REQUEST:
Below are the records; copy exactly the stretch from the line containing "Форма корпуса" through the line containing "Políticas de Cookies", both ends included, and nothing else.

RECORDS FOR THIS TASK section start

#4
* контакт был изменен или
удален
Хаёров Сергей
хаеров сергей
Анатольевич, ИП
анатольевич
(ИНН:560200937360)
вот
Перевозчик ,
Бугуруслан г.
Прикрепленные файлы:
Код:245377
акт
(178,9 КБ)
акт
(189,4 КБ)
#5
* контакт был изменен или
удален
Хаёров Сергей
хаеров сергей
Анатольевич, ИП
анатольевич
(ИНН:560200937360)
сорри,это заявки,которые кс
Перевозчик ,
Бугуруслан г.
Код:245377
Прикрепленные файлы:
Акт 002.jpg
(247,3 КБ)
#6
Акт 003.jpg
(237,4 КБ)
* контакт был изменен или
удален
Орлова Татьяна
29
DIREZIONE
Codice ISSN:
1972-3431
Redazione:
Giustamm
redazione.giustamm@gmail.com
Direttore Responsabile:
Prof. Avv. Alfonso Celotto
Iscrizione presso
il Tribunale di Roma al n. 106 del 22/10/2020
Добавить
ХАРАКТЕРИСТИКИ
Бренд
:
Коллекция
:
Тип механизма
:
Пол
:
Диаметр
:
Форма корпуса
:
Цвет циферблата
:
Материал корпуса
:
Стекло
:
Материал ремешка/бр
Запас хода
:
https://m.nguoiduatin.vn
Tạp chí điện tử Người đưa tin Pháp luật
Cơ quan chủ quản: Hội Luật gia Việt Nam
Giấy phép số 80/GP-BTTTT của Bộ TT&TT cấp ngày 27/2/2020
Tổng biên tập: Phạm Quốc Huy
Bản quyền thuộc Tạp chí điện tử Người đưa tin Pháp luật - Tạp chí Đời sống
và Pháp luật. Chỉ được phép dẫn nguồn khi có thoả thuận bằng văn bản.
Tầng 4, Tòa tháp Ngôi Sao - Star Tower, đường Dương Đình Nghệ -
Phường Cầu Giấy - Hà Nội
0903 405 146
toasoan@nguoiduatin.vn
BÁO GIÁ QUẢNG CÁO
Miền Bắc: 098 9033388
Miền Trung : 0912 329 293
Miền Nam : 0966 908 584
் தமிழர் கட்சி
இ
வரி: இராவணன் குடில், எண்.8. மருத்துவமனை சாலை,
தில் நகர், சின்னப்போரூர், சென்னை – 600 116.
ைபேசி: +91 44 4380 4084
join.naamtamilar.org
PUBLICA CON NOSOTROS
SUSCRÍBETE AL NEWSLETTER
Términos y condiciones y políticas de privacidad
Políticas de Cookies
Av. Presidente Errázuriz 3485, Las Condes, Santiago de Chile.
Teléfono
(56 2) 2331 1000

RECORDS FOR THIS TASK section end

EXERCISE RESULT:
Форма корпуса
:
Цвет циферблата
:
Материал корпуса
:
Стекло
:
Материал ремешка/бр
Запас хода
:
https://m.nguoiduatin.vn
Tạp chí điện tử Người đưa tin Pháp luật
Cơ quan chủ quản: Hội Luật gia Việt Nam
Giấy phép số 80/GP-BTTTT của Bộ TT&TT cấp ngày 27/2/2020
Tổng biên tập: Phạm Quốc Huy
Bản quyền thuộc Tạp chí điện tử Người đưa tin Pháp luật - Tạp chí Đời sống
và Pháp luật. Chỉ được phép dẫn nguồn khi có thoả thuận bằng văn bản.
Tầng 4, Tòa tháp Ngôi Sao - Star Tower, đường Dương Đình Nghệ -
Phường Cầu Giấy - Hà Nội
0903 405 146
toasoan@nguoiduatin.vn
BÁO GIÁ QUẢNG CÁO
Miền Bắc: 098 9033388
Miền Trung : 0912 329 293
Miền Nam : 0966 908 584
் தமிழர் கட்சி
இ
வரி: இராவணன் குடில், எண்.8. மருத்துவமனை சாலை,
தில் நகர், சின்னப்போரூர், சென்னை – 600 116.
ைபேசி: +91 44 4380 4084
join.naamtamilar.org
PUBLICA CON NOSOTROS
SUSCRÍBETE AL NEWSLETTER
Términos y condiciones y políticas de privacidad
Políticas de Cookies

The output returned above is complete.